### DIRECTIVE
Your copy should match the records below word for word and contain no pictures.

----- EXERCISE INPUT

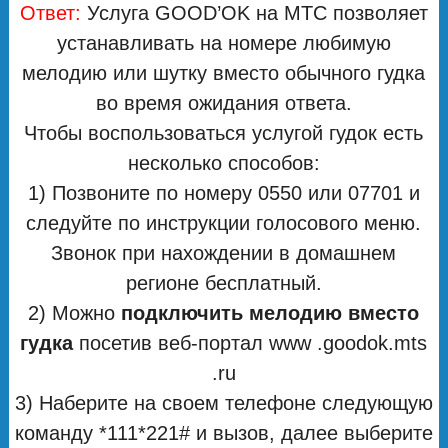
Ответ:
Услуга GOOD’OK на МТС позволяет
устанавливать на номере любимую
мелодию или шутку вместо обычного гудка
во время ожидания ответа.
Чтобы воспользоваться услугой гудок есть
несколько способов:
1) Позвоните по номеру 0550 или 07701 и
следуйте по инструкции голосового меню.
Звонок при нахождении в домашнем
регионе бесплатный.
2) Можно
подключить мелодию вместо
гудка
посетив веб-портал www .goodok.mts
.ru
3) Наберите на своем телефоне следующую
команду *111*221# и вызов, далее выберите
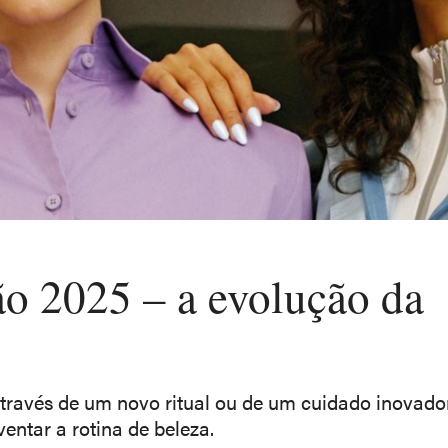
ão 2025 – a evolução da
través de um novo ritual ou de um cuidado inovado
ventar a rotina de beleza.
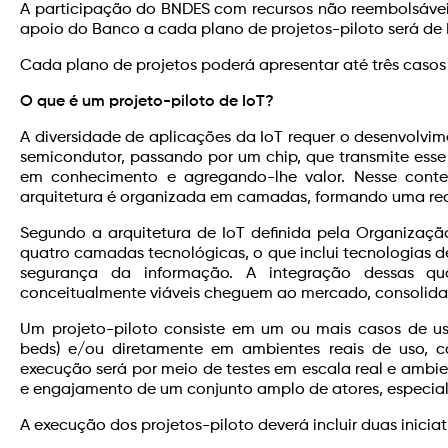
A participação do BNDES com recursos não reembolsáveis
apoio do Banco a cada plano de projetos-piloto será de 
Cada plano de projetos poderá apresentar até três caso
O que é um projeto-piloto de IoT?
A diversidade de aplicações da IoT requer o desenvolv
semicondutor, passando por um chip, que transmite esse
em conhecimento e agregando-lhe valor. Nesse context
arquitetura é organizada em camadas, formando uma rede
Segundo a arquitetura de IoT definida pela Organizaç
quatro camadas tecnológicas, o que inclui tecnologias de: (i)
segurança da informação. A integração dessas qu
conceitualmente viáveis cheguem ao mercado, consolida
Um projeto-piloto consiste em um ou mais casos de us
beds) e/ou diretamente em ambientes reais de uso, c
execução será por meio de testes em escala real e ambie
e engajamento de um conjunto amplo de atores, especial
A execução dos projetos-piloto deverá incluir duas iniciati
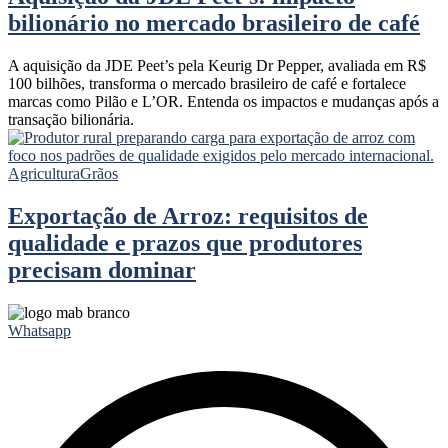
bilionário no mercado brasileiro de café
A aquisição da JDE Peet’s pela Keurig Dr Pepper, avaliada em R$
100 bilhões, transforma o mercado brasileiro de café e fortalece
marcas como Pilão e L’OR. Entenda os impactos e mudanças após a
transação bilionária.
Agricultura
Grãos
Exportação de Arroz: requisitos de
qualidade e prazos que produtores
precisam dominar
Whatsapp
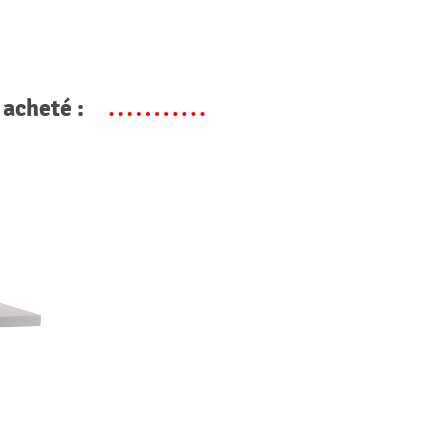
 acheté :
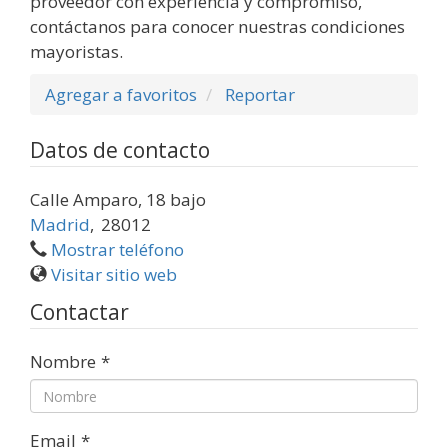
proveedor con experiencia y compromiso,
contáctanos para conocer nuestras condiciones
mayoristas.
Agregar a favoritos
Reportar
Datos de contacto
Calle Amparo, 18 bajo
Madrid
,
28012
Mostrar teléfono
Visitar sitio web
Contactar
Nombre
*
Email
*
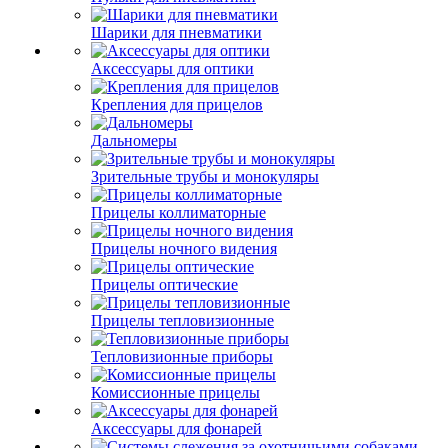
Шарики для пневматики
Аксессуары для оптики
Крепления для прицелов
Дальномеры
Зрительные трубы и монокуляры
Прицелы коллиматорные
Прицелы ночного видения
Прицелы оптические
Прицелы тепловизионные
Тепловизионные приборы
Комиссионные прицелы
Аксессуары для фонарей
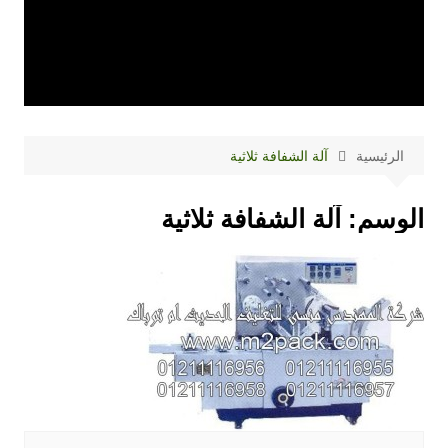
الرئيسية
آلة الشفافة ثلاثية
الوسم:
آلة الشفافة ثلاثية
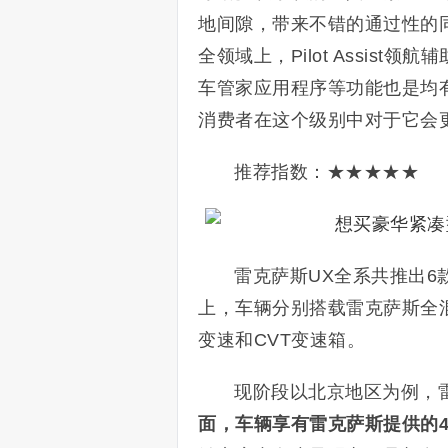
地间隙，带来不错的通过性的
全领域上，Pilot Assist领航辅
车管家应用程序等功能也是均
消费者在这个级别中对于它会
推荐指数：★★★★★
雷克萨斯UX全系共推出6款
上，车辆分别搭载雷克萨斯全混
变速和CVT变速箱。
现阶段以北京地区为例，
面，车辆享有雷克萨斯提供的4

----------

### ANSWER FOR THE TASK
Ответ:
Услуга GOOD’OK на МТС позволяет
устанавливать на номере любимую
мелодию или шутку вместо обычного гудка
во время ожидания ответа.
Чтобы воспользоваться услугой гудок есть
несколько способов:
1) Позвоните по номеру 0550 или 07701 и
следуйте по инструкции голосового меню.
Звонок при нахождении в домашнем
регионе бесплатный.
2) Можно
подключить мелодию вместо
гудка
посетив веб-портал www .goodok.mts
.ru
3) Наберите на своем телефоне следующую
команду *111*221# и вызов, далее выберите
ão 2025 – a evolução da
través de um novo ritual ou de um cuidado inovado
ventar a rotina de beleza.
A participação do BNDES com recursos não reembolsáveis
apoio do Banco a cada plano de projetos-piloto será de 
Cada plano de projetos poderá apresentar até três caso
O que é um projeto-piloto de IoT?
A diversidade de aplicações da IoT requer o desenvolv
semicondutor, passando por um chip, que transmite esse
em conhecimento e agregando-lhe valor. Nesse context
arquitetura é organizada em camadas, formando uma rede
Segundo a arquitetura de IoT definida pela Organizaç
quatro camadas tecnológicas, o que inclui tecnologias de: (i)
segurança da informação. A integração dessas qu
conceitualmente viáveis cheguem ao mercado, consolida
Um projeto-piloto consiste em um ou mais casos de us
beds) e/ou diretamente em ambientes reais de uso, c
execução será por meio de testes em escala real e ambie
e engajamento de um conjunto amplo de atores, especial
A execução dos projetos-piloto deverá incluir duas iniciati
bilionário no mercado brasileiro de café
A aquisição da JDE Peet’s pela Keurig Dr Pepper, avaliada em R$
100 bilhões, transforma o mercado brasileiro de café e fortalece
marcas como Pilão e L’OR. Entenda os impactos e mudanças após a
transação bilionária.
Agricultura
Grãos
Exportação de Arroz: requisitos de
qualidade e prazos que produtores
precisam dominar
Whatsapp
 acheté :
proveedor con experiencia y compromiso,
contáctanos para conocer nuestras condiciones
mayoristas.
Agregar a favoritos
Reportar
Datos de contacto
Calle Amparo, 18 bajo
Madrid
,
28012
Mostrar teléfono
Visitar sitio web
Contactar
Nombre
*
Email
*
Шарики для пневматики
Аксессуары для оптики
Крепления для прицелов
Дальномеры
Зрительные трубы и монокуляры
Прицелы коллиматорные
Прицелы ночного видения
Прицелы оптические
Прицелы тепловизионные
Тепловизионные приборы
Комиссионные прицелы
Аксессуары для фонарей
الرئيسية
آلة الشفافة ثلاثية
الوسم:
آلة الشفافة ثلاثية
地间隙，带来不错的通过性的
全领域上，Pilot Assist领航辅
车管家应用程序等功能也是均
消费者在这个级别中对于它会
推荐指数：★★★★★
雷克萨斯UX全系共推出6款
上，车辆分别搭载雷克萨斯全混
变速和CVT变速箱。
现阶段以北京地区为例，
面，车辆享有雷克萨斯提供的4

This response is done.